Not that groceries are cheap, either. Every weekend, armies of
Norwegians drive to Sweden to stock up at supermarkets that are a
bargain only by Norwegian standards. And this isn't a great solution,
either, since gasoline (in this oil-exporting nation) costs more than
$6 a gallon.
All this was illuminated last year in a study by a Swedish research
organization, Timbro, which compared the gross domestic products of the
15 European Union members (before the 2004 expansion) with those of the
50 American states and the District of Columbia. (Norway, not being a
member of the union, was not included.)
After adjusting the figures for the different purchasing powers of
the dollar and euro, the only European country whose economic output
per person was greater than the United States average was the tiny tax
haven of Luxembourg, which ranked third, just behind Delaware and
slightly ahead of Connecticut.

▸ **Explore the material**:
[1] According to the passage, which European country had economic output per person greater than the United States average?
[2] Using the passage, explain why driving to Sweden to buy groceries is not a great solution for Norwegians.
[3] Set down the part of the passage starting at "Not that groceries" and ending at "was not included.)".

▸ **Extracted records**:
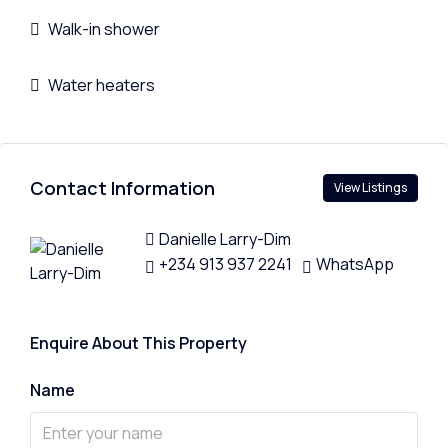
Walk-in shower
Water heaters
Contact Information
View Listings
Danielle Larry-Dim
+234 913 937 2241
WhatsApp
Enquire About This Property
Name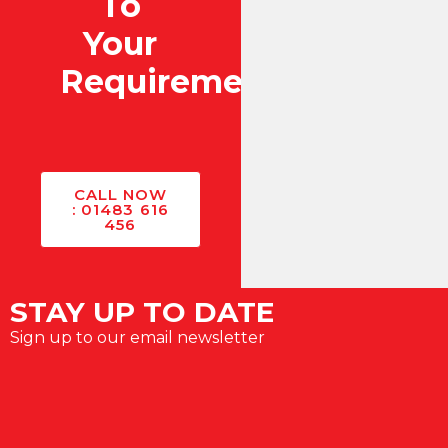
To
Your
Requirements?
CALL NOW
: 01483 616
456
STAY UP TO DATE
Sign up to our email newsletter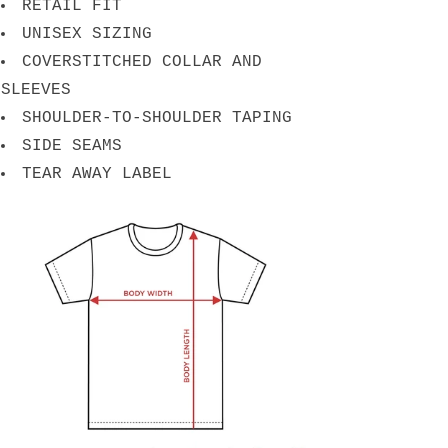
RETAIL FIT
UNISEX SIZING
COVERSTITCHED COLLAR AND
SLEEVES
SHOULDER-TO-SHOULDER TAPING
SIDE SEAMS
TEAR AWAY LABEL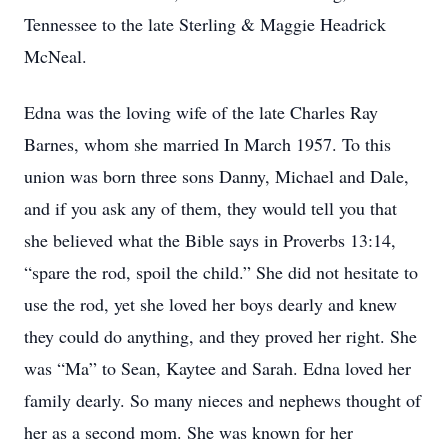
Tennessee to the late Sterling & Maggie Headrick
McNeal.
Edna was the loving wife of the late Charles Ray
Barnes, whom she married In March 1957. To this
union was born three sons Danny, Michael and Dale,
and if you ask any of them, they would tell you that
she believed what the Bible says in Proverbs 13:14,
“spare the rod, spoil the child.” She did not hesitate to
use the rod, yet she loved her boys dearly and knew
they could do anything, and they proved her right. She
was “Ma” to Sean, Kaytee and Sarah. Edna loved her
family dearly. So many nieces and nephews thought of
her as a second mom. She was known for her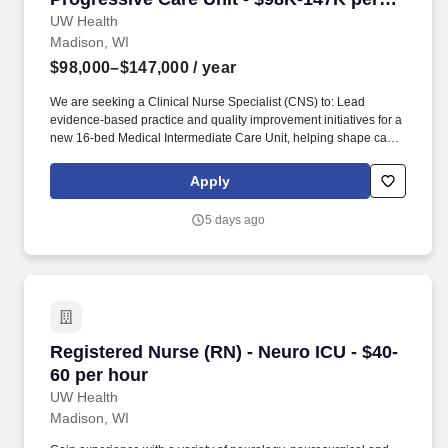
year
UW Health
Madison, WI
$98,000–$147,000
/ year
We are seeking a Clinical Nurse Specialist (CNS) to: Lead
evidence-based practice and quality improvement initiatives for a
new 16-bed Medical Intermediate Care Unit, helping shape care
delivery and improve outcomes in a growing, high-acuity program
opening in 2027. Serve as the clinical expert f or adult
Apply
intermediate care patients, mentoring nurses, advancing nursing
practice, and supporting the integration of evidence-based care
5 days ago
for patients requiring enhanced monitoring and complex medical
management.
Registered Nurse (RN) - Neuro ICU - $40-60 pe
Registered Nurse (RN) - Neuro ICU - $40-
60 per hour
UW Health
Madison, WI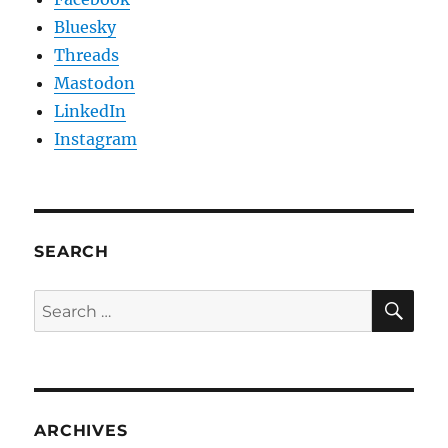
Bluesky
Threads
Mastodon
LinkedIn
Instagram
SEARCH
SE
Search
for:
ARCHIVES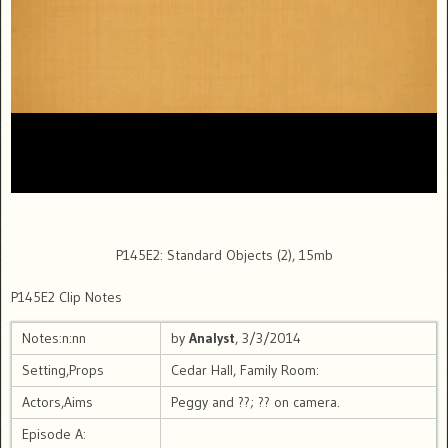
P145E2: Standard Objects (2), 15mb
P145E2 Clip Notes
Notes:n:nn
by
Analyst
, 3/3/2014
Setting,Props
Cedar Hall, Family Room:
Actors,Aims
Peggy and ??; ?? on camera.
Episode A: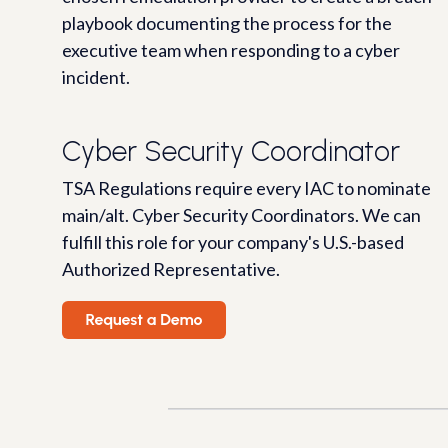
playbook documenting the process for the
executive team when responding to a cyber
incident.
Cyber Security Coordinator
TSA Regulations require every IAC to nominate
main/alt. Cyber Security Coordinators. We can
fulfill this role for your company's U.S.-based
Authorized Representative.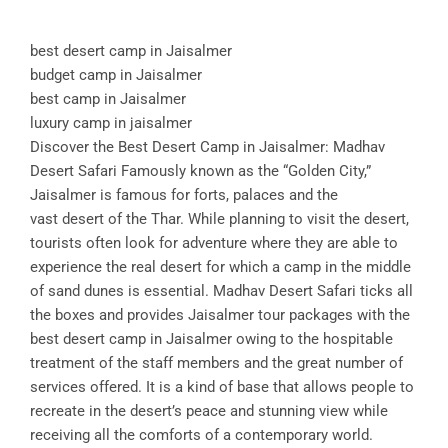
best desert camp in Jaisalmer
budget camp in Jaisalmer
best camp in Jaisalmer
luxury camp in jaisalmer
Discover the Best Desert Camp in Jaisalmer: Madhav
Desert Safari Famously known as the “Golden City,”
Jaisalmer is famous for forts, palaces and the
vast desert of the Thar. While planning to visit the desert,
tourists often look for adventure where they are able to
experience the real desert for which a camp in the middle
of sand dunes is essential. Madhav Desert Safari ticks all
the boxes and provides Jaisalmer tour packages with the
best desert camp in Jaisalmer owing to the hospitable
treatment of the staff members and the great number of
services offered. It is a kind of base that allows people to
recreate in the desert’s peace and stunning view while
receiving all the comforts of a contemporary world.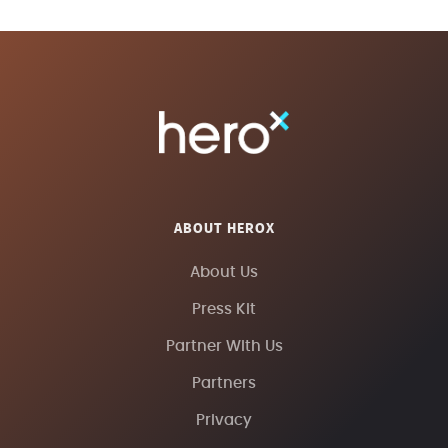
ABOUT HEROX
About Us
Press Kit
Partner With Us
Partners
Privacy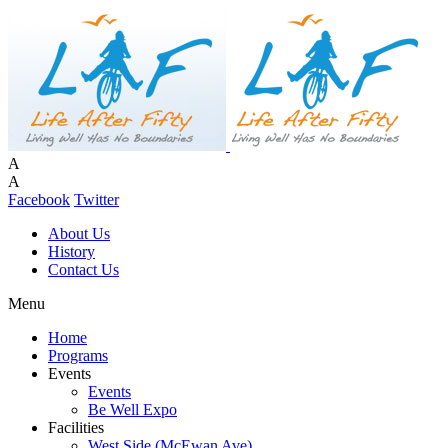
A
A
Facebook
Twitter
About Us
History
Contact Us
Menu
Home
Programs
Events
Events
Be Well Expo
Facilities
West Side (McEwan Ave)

▸ **Answer section**:
[1] Luxembourg

[2] Swedish supermarkets are a bargain only by Norwegian standards. The trip also requires gasoline, which costs more than $6 a gallon in Norway even though Norway exports oil.

[3]
Not that groceries are cheap, either. Every weekend, armies of
Norwegians drive to Sweden to stock up at supermarkets that are a
bargain only by Norwegian standards. And this isn't a great solution,
either, since gasoline (in this oil-exporting nation) costs more than
$6 a gallon.
All this was illuminated last year in a study by a Swedish research
organization, Timbro, which compared the gross domestic products of the
15 European Union members (before the 2004 expansion) with those of the
50 American states and the District of Columbia. (Norway, not being a
member of the union, was not included.)